George Orwell: biography, life, books, death and 1984

George Orwell: a brief biography

When was he born?

Eric Arthur Blair was born in Motihari, in the northeast of India, on June 25, 1903, and grew up in England.


After graduating from Eton College, he spent five years in the Imperial Police in Burma (now Myanmar), which left him with a strong sense of political outrage and personal guilt.
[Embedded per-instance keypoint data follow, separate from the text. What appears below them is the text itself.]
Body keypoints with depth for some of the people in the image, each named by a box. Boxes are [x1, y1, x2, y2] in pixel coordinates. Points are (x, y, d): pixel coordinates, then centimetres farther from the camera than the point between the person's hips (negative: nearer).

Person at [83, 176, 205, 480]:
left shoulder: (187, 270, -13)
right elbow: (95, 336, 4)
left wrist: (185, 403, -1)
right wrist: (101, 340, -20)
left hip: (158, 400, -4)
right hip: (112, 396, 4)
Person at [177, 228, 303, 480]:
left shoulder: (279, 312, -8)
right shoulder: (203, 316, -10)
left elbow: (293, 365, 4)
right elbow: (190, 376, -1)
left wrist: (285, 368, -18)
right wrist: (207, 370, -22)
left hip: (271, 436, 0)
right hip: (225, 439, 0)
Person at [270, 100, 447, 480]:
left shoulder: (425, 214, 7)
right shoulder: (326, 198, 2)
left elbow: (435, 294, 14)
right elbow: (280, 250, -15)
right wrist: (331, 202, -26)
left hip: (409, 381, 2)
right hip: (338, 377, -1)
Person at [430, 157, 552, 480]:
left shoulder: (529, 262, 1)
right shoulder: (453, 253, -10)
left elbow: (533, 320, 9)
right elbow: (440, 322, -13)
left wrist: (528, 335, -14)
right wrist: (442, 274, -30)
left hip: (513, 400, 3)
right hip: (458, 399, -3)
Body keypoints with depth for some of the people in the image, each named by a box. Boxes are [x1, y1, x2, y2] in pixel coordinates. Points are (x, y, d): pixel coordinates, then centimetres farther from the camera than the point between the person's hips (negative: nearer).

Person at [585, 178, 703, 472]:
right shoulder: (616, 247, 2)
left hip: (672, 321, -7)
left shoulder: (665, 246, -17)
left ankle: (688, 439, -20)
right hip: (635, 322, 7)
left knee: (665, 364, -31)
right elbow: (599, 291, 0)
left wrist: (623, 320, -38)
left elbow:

Career wise, George Orwell drifted between journalism, vagrancy and odd jobs, which inspired his first book Down and Out in Paris and London (1933), published under the pseudonym of George Orwell. During the 1930s he published four novels and two other non-fiction works. The Wigan Pier Route (1937) examined working-class life in the north of England, while Tribute to Catalonia (1938) described his experiences in the Spanish Civil War.

Animal Farm and 1984

Classified as unfit for military service during World War II, Orwell worked for the BBC’s Indian section for two years. On leaving the BBC in 1943, he joined the leftist magazine Grandstandwrote farm animal (1945) and adopted a son, Richard Blair. In 1945, while Orwell was working as a war reporter in Europe, his wife Eileen died suddenly. The following year, Orwell moved to the Jura in the Inner Hebrides and began to write One thousand nine hundred and eighty four. Delayed due to Orwell’s journalism commitments and hospitalization for tuberculosis, the book was published on June 8, 1949. This dystopian novel is set in a year (which may or may not be 1984) in what was then the future at Airstrip One (Great Britain), is now part of Oceania, one of the three warring superstates. The ruling Totalitarian Party – whose leader, Big Brother, is at the center of a powerful personality cult, though he may not exist – exercises total control over actions and thoughts, constantly monitoring the people of Oceania and rewriting history to meet current political demands.

Marriage and death

Orwell married Sonia Brownell in October 1949 in London Hospital, where he died on January 21, 1950.